- **Task requirements**
In the entries below, find every line with "over" and copy it.

- **Data to use**
═══
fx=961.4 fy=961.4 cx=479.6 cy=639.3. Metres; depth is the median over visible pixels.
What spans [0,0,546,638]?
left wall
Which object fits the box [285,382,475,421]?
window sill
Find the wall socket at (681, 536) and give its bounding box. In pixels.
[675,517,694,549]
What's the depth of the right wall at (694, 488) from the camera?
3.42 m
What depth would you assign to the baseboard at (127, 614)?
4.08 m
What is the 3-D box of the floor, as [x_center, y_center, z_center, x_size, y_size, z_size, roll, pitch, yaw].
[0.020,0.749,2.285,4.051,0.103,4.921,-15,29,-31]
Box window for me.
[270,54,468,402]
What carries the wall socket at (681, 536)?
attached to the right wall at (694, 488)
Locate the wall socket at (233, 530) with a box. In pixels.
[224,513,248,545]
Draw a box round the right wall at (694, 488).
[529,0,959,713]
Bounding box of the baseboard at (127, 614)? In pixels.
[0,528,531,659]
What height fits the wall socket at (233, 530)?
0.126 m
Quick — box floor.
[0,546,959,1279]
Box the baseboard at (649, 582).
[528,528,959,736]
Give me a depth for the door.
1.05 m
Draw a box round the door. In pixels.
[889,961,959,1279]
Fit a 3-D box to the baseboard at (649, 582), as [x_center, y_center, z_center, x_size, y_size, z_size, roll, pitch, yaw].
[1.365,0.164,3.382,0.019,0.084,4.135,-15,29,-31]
═══
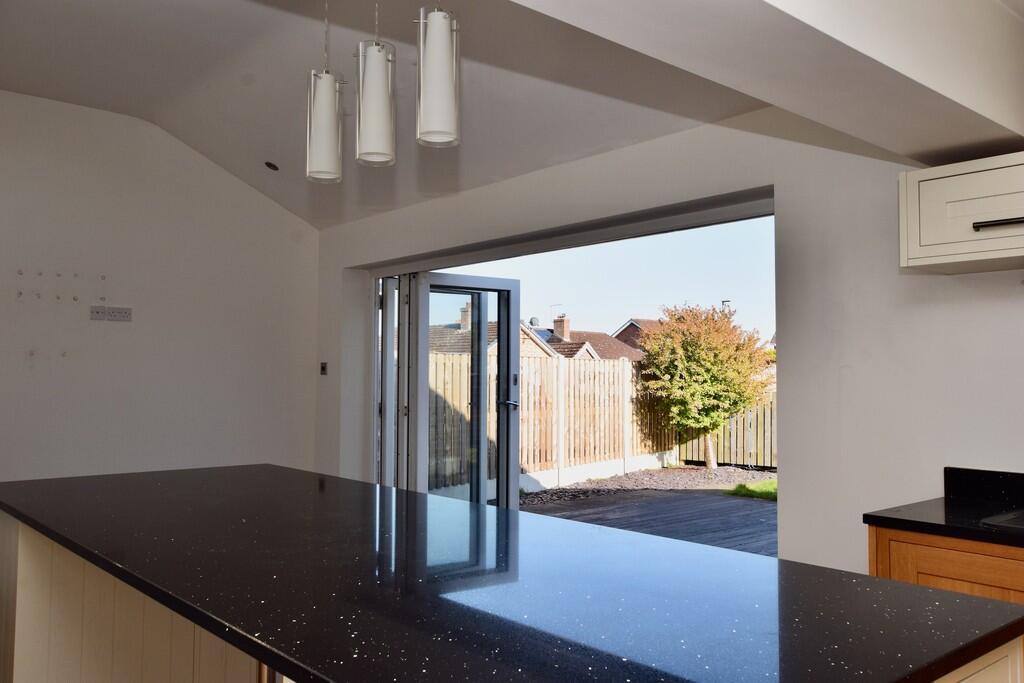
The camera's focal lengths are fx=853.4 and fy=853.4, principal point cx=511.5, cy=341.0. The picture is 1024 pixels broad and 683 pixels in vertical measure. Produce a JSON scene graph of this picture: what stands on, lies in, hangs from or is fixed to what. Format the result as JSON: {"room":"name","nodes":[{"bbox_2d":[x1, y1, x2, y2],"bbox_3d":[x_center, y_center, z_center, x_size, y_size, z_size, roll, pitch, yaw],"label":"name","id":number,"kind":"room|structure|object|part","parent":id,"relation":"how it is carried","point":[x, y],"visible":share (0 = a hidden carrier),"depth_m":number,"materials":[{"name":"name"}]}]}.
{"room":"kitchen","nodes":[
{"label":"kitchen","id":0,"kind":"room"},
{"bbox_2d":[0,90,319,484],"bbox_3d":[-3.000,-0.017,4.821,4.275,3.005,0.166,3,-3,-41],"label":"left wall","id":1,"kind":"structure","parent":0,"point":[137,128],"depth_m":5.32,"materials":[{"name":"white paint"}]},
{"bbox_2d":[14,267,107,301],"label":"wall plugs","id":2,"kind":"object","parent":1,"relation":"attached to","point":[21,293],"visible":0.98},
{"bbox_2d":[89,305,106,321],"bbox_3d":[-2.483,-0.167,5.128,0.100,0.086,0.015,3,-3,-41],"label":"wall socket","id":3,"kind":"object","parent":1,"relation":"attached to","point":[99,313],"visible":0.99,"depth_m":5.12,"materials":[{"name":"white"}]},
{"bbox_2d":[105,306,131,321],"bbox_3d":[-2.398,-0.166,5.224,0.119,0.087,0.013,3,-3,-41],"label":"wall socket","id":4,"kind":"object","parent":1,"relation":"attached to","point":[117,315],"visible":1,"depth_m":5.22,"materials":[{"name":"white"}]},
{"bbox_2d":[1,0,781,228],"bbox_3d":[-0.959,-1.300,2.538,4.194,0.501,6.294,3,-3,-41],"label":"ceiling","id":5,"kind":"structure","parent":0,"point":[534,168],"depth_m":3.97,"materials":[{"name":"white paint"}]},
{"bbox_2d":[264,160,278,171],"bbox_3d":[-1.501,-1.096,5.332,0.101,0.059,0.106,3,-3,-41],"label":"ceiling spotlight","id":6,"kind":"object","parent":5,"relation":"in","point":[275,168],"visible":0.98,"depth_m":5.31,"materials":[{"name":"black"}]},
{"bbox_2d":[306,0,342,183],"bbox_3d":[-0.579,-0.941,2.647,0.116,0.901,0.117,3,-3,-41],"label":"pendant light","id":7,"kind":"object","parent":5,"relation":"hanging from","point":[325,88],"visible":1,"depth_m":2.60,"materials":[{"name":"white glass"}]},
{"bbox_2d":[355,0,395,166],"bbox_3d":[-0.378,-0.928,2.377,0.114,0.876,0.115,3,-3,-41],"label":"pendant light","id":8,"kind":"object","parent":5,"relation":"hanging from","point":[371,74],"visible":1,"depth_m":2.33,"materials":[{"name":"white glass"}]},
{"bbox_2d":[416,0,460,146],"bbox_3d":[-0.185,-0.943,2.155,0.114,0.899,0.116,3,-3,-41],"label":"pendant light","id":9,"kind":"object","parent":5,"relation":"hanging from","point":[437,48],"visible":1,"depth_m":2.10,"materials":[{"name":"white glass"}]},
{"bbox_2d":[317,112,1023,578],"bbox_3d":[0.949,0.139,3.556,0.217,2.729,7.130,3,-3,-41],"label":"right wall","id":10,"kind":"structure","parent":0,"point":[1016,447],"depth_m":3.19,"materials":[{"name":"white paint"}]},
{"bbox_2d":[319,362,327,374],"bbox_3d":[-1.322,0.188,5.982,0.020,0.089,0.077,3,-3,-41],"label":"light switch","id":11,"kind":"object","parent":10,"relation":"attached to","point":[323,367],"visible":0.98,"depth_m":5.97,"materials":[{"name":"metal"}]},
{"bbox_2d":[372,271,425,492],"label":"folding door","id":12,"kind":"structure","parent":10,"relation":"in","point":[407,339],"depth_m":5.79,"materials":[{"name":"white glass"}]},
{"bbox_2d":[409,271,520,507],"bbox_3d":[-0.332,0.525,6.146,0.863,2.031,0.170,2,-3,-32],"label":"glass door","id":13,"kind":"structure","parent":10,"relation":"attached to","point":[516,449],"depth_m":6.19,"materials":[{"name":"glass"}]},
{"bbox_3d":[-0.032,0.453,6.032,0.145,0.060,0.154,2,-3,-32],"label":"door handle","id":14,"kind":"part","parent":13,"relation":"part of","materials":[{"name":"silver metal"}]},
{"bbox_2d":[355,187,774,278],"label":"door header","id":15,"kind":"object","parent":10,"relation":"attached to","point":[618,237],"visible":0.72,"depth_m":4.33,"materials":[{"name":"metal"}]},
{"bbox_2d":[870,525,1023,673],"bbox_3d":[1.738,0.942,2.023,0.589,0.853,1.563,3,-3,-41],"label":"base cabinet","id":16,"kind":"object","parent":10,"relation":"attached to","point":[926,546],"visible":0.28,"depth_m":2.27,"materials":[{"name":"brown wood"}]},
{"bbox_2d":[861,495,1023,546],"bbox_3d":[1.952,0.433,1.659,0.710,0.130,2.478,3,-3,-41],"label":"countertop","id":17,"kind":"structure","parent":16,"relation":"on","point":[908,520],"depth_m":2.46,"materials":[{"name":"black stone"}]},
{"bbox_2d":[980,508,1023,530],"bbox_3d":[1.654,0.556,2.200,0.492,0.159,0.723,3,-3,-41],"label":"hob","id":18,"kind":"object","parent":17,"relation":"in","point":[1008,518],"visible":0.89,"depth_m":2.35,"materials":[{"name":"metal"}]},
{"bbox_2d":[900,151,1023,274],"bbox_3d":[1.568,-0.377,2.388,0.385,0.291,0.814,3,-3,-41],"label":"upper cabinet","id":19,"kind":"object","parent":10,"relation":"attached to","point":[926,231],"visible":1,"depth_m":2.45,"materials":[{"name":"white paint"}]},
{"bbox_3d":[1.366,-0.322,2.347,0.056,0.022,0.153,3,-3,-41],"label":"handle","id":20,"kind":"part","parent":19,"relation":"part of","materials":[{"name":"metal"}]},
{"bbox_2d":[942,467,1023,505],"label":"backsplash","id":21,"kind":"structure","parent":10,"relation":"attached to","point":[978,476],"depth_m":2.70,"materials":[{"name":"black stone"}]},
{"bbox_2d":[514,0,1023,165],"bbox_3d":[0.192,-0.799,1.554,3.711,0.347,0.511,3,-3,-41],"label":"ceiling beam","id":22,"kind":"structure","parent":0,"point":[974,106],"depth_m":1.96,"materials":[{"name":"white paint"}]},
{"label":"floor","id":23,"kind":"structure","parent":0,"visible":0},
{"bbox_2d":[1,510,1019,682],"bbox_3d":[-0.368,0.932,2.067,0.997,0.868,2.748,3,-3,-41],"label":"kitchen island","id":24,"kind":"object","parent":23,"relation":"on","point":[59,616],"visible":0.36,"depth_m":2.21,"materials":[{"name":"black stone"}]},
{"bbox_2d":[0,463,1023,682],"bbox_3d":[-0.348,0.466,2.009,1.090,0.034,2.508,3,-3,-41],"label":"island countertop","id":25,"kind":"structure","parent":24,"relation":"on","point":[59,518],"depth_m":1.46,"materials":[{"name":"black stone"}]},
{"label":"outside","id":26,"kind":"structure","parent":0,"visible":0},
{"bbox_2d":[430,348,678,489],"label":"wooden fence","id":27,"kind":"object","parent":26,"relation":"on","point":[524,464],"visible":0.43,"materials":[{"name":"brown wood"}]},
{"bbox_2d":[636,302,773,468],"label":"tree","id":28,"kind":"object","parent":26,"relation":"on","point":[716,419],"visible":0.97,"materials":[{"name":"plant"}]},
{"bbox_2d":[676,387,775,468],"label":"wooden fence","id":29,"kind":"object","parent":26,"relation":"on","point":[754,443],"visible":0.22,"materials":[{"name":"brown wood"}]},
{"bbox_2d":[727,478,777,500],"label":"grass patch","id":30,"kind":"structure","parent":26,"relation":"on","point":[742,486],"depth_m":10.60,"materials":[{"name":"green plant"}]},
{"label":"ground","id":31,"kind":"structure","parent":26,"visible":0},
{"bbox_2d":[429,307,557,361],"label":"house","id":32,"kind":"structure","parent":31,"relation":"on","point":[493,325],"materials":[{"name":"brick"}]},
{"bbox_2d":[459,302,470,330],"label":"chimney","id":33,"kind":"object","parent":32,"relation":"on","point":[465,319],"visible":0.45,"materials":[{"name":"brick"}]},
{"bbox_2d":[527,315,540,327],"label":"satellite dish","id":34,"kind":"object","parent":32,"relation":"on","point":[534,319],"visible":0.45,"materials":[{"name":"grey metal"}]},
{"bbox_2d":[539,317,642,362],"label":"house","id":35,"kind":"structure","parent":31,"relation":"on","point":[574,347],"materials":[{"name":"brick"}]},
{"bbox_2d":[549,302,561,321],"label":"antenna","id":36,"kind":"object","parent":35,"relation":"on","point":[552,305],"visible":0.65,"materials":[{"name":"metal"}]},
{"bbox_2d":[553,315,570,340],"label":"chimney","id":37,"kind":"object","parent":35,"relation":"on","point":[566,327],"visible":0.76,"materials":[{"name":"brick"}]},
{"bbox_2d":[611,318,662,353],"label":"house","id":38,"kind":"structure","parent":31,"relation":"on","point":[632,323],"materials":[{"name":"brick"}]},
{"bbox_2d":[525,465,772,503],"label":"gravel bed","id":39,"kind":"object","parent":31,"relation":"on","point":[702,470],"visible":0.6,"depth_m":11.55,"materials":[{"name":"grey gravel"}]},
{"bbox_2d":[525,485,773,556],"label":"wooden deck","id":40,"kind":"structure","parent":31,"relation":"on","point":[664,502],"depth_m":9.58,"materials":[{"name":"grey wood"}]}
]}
═══
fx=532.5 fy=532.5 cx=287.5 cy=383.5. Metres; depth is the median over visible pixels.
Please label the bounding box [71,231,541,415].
═══
- **Expected answer**
fx=961.4 fy=961.4 cx=479.6 cy=639.3. Metres; depth is the median over visible pixels.
fx=532.5 fy=532.5 cx=287.5 cy=383.5. Metres; depth is the median over visible pixels.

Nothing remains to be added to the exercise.